INSTRUCTIONS TO FOLLOW: Reproduce verbatim the lines below, from the very first through the line containing "11: (275, 899)", with both included.

DATA EXTRACTS:
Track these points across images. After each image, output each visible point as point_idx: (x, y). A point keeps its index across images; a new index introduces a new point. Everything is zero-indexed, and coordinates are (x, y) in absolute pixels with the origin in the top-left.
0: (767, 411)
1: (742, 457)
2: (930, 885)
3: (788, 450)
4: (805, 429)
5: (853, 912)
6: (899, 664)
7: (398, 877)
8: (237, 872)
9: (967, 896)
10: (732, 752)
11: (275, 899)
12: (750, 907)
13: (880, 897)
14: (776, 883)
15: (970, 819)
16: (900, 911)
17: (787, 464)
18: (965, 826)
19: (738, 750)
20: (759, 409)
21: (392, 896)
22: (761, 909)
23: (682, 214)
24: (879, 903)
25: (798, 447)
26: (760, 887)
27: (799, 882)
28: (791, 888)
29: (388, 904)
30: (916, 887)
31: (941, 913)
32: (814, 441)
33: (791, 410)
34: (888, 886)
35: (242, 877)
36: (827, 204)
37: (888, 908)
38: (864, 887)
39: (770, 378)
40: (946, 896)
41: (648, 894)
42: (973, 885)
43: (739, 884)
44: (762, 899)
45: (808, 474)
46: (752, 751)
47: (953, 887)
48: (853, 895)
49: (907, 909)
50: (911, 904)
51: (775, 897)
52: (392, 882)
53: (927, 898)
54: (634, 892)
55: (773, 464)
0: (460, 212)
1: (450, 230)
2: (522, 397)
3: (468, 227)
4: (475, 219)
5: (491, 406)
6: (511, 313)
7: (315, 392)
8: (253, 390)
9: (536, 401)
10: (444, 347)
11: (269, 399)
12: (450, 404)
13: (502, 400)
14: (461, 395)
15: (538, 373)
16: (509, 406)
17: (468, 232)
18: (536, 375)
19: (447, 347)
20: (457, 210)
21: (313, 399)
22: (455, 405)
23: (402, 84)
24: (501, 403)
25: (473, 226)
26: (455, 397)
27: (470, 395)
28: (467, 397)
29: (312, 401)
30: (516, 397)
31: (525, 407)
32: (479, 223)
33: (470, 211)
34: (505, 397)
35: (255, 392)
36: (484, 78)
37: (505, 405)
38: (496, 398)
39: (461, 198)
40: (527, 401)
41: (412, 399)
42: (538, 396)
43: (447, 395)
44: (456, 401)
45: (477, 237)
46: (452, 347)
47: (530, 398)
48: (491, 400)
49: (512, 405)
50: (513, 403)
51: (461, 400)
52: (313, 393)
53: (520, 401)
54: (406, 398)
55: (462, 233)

ANSWER SPACE:
Track these points across images. After each image, output each visible point as point_idx: (x, y). A point keeps its index across images; a new index introduces a new point. Everything is zero-indexed, and coordinates are (x, y) in absolute pixels with the origin in the top-left.
0: (767, 411)
1: (742, 457)
2: (930, 885)
3: (788, 450)
4: (805, 429)
5: (853, 912)
6: (899, 664)
7: (398, 877)
8: (237, 872)
9: (967, 896)
10: (732, 752)
11: (275, 899)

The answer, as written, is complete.